Agreements under the AUKUS military partnership (an alliance of Australia, the United Kingdom and the United States) will be one of the key topics of the first bilateral talks between the leaders of Australia and the United States to be held on the sidelines of the G7 summit in Canada, Australian Prime Minister Anthony Albanese has announced.

According to him, the key topics of his first meeting with US President Donald Trump will be the implementation of the AUKUS agreements and US tariffs on goods produced in Australia.

"AUKUS offers the United States, first and foremost, the support we provide to its industrial capabilities. Secondly, increased capacity for their submarines through the maintenance facilities that will be commissioned at Henderson (located on the west coast of Australia, 35 km south of Perth)," Albanese said during an online briefing for journalists.

The Australian Prime Minister also stressed that Canberra is providing broader support to the US Armed Forces as part of its participation in AUKUS, "including fuel reserves in the Northern Territory and the presence of US forces in Darwin".

"This brings a number of advantages. And the fact that Australia, the United Kingdom and the United States have more nuclear-powered submarines, in our case conventionally armed, will contribute to greater security in the Indo-Pacific region," uvedl.

The second issue Albanese hopes to discuss with the US president is the tariffs the US has imposed on Australian goods.

"Our position on tariffs is very clear. We consider tariffs to be acts of economic self-destruction by the country that imposes them, because they lead to increased costs for the country that decides them," Albanese said. He said he would first of all ask for the removal of tariffs on Australian steel and aluminium.

AUKUS was established in September 2021 to deliver Australia, UK and US defence initiatives in two areas. The first is the provision of a fleet of nuclear attack submarines to Australia.

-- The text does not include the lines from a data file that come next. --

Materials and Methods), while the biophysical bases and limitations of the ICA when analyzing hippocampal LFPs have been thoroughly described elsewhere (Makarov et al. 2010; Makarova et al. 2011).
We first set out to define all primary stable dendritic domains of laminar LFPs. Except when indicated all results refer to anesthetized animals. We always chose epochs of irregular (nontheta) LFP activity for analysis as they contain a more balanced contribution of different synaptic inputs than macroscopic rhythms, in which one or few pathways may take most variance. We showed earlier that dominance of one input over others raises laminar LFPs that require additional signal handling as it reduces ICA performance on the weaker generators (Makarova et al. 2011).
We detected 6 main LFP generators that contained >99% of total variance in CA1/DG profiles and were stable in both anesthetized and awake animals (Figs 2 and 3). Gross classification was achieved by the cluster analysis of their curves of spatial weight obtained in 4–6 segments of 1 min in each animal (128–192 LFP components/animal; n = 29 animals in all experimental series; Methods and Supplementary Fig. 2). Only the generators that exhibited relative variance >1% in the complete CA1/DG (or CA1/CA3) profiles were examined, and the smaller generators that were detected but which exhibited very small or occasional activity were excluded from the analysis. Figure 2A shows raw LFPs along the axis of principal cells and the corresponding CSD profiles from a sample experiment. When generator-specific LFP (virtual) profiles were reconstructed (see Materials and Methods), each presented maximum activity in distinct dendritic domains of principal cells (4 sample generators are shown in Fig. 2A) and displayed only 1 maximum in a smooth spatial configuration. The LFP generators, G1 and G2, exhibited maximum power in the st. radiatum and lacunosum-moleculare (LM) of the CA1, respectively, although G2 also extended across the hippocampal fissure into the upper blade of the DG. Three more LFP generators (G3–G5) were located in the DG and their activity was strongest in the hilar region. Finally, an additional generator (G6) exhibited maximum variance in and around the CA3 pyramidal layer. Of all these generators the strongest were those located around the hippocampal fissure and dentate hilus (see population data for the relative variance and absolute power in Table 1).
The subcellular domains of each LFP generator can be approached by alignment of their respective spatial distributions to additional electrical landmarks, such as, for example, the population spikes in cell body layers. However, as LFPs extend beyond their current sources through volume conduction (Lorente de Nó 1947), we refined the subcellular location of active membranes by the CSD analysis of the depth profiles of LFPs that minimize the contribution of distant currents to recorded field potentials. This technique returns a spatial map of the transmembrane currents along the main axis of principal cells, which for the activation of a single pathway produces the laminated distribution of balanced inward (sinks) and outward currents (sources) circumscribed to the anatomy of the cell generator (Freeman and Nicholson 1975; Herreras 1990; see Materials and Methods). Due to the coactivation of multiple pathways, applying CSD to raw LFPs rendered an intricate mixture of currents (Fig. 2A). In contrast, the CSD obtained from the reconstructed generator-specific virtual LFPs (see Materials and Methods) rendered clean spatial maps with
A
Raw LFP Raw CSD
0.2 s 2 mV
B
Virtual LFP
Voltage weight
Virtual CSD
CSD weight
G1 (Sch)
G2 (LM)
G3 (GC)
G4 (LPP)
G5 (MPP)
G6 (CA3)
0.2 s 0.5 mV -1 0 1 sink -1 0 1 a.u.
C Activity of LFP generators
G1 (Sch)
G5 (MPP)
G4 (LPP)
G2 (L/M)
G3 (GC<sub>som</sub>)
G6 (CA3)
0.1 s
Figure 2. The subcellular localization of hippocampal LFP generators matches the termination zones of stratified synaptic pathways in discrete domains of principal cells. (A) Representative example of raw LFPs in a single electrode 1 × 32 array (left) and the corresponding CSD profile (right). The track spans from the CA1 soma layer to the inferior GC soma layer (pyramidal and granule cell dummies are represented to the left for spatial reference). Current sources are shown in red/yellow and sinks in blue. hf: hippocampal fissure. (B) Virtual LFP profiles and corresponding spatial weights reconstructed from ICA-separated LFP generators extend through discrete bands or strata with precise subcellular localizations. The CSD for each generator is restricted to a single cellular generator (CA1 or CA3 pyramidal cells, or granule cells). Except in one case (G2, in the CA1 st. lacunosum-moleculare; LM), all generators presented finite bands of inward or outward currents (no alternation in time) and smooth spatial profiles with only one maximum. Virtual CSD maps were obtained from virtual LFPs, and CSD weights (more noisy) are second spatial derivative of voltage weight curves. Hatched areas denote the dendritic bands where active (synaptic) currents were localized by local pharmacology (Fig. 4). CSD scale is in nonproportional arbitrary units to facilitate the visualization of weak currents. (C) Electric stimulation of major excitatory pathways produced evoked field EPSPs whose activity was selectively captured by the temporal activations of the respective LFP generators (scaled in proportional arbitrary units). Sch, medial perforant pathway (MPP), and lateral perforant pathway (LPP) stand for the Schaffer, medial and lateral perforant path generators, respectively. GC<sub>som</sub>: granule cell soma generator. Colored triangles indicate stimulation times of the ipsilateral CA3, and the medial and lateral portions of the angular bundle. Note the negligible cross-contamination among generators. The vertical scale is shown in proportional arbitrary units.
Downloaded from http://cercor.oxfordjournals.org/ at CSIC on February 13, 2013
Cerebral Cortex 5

The second is for the development of military assets in eight areas, including underwater systems, quantum technologies, artificial intelligence, cyber security and electronic warfare, hypersonic aircraft and intercept capabilities, and information exchange technologies.

The White House, under Biden's leadership, admitted that the bloc could be expanded in the future to include US partners in Europe and Asia. Russia and China have indicated that Western countries have gone down the path of creating an Asian equivalent of NATO. As Beijing has repeatedly stressed, the real goal of U.S. strategy in the Pacific and Indian Ocean regions is to "obklíčit Čínu"by, among other things, creating "an Asia-Pacific version of NATO and undermining regional integration".